Dataset entries:
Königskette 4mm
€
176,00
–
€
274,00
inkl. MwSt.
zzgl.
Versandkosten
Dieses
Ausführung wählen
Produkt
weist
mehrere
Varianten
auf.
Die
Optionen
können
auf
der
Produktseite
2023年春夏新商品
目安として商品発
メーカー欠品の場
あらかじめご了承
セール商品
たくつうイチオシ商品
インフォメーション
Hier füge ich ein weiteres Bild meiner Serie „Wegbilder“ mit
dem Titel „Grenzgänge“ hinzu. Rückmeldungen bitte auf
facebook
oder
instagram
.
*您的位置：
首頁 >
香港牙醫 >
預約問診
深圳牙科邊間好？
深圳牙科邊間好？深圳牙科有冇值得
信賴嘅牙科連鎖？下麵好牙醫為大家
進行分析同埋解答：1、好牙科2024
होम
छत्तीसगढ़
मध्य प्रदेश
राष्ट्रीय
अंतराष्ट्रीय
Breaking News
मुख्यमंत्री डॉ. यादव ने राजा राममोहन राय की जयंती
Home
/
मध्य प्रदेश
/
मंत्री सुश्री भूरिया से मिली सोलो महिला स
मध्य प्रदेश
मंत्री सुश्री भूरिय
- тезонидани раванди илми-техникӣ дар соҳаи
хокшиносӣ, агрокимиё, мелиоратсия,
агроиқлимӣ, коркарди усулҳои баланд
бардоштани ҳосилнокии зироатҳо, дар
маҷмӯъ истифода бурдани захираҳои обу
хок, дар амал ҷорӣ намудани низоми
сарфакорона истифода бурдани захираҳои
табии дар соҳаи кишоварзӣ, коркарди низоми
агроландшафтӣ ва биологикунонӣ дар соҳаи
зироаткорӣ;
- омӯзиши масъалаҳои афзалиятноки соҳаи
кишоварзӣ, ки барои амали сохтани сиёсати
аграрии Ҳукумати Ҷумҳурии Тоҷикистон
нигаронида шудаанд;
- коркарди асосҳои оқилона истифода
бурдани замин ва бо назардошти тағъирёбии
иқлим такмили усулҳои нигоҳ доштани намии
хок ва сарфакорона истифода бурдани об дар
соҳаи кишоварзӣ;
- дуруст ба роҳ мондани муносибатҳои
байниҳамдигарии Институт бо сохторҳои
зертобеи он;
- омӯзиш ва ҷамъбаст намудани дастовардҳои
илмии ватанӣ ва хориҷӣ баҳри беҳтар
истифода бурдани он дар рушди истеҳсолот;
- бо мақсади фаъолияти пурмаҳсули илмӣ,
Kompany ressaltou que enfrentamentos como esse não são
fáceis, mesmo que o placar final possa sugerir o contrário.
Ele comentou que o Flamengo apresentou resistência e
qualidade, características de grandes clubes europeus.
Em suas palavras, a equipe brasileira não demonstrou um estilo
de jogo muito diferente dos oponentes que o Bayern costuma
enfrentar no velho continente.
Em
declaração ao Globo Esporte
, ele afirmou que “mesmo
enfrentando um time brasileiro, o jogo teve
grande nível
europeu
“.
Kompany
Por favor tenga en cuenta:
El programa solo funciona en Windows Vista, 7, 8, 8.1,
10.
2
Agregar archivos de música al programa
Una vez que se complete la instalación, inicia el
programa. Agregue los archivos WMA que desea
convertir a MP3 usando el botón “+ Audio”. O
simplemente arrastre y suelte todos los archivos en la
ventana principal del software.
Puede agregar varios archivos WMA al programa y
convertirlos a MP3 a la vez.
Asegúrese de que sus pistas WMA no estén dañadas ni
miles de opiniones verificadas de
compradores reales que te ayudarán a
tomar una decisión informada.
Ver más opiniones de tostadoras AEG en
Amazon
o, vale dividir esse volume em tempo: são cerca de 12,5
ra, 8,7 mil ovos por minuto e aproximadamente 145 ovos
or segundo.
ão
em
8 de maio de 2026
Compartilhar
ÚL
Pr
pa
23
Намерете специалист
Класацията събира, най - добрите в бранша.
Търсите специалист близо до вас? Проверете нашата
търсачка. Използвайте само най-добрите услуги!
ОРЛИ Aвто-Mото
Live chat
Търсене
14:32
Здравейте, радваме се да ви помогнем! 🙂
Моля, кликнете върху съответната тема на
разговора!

*JOB ITEM*: Copy out every record exactly; leave nothing out.

*WRITTEN RESPONSE*:
Königskette 4mm
€
176,00
–
€
274,00
inkl. MwSt.
zzgl.
Versandkosten
Dieses
Ausführung wählen
Produkt
weist
mehrere
Varianten
auf.
Die
Optionen
können
auf
der
Produktseite
2023年春夏新商品
目安として商品発
メーカー欠品の場
あらかじめご了承
セール商品
たくつうイチオシ商品
インフォメーション
Hier füge ich ein weiteres Bild meiner Serie „Wegbilder“ mit
dem Titel „Grenzgänge“ hinzu. Rückmeldungen bitte auf
facebook
oder
instagram
.
*您的位置：
首頁 >
香港牙醫 >
預約問診
深圳牙科邊間好？
深圳牙科邊間好？深圳牙科有冇值得
信賴嘅牙科連鎖？下麵好牙醫為大家
進行分析同埋解答：1、好牙科2024
होम
छत्तीसगढ़
मध्य प्रदेश
राष्ट्रीय
अंतराष्ट्रीय
Breaking News
मुख्यमंत्री डॉ. यादव ने राजा राममोहन राय की जयंती
Home
/
मध्य प्रदेश
/
मंत्री सुश्री भूरिया से मिली सोलो महिला स
मध्य प्रदेश
मंत्री सुश्री भूरिय
- тезонидани раванди илми-техникӣ дар соҳаи
хокшиносӣ, агрокимиё, мелиоратсия,
агроиқлимӣ, коркарди усулҳои баланд
бардоштани ҳосилнокии зироатҳо, дар
маҷмӯъ истифода бурдани захираҳои обу
хок, дар амал ҷорӣ намудани низоми
сарфакорона истифода бурдани захираҳои
табии дар соҳаи кишоварзӣ, коркарди низоми
агроландшафтӣ ва биологикунонӣ дар соҳаи
зироаткорӣ;
- омӯзиши масъалаҳои афзалиятноки соҳаи
кишоварзӣ, ки барои амали сохтани сиёсати
аграрии Ҳукумати Ҷумҳурии Тоҷикистон
нигаронида шудаанд;
- коркарди асосҳои оқилона истифода
бурдани замин ва бо назардошти тағъирёбии
иқлим такмили усулҳои нигоҳ доштани намии
хок ва сарфакорона истифода бурдани об дар
соҳаи кишоварзӣ;
- дуруст ба роҳ мондани муносибатҳои
байниҳамдигарии Институт бо сохторҳои
зертобеи он;
- омӯзиш ва ҷамъбаст намудани дастовардҳои
илмии ватанӣ ва хориҷӣ баҳри беҳтар
истифода бурдани он дар рушди истеҳсолот;
- бо мақсади фаъолияти пурмаҳсули илмӣ,
Kompany ressaltou que enfrentamentos como esse não são
fáceis, mesmo que o placar final possa sugerir o contrário.
Ele comentou que o Flamengo apresentou resistência e
qualidade, características de grandes clubes europeus.
Em suas palavras, a equipe brasileira não demonstrou um estilo
de jogo muito diferente dos oponentes que o Bayern costuma
enfrentar no velho continente.
Em
declaração ao Globo Esporte
, ele afirmou que “mesmo
enfrentando um time brasileiro, o jogo teve
grande nível
europeu
“.
Kompany
Por favor tenga en cuenta:
El programa solo funciona en Windows Vista, 7, 8, 8.1,
10.
2
Agregar archivos de música al programa
Una vez que se complete la instalación, inicia el
programa. Agregue los archivos WMA que desea
convertir a MP3 usando el botón “+ Audio”. O
simplemente arrastre y suelte todos los archivos en la
ventana principal del software.
Puede agregar varios archivos WMA al programa y
convertirlos a MP3 a la vez.
Asegúrese de que sus pistas WMA no estén dañadas ni
miles de opiniones verificadas de
compradores reales que te ayudarán a
tomar una decisión informada.
Ver más opiniones de tostadoras AEG en
Amazon
o, vale dividir esse volume em tempo: são cerca de 12,5
ra, 8,7 mil ovos por minuto e aproximadamente 145 ovos
or segundo.
ão
em
8 de maio de 2026
Compartilhar
ÚL
Pr
pa
23
Намерете специалист
Класацията събира, най - добрите в бранша.
Търсите специалист близо до вас? Проверете нашата
търсачка. Използвайте само най-добрите услуги!
ОРЛИ Aвто-Mото
Live chat
Търсене
14:32
Здравейте, радваме се да ви помогнем! 🙂
Моля, кликнете върху съответната тема на
разговора!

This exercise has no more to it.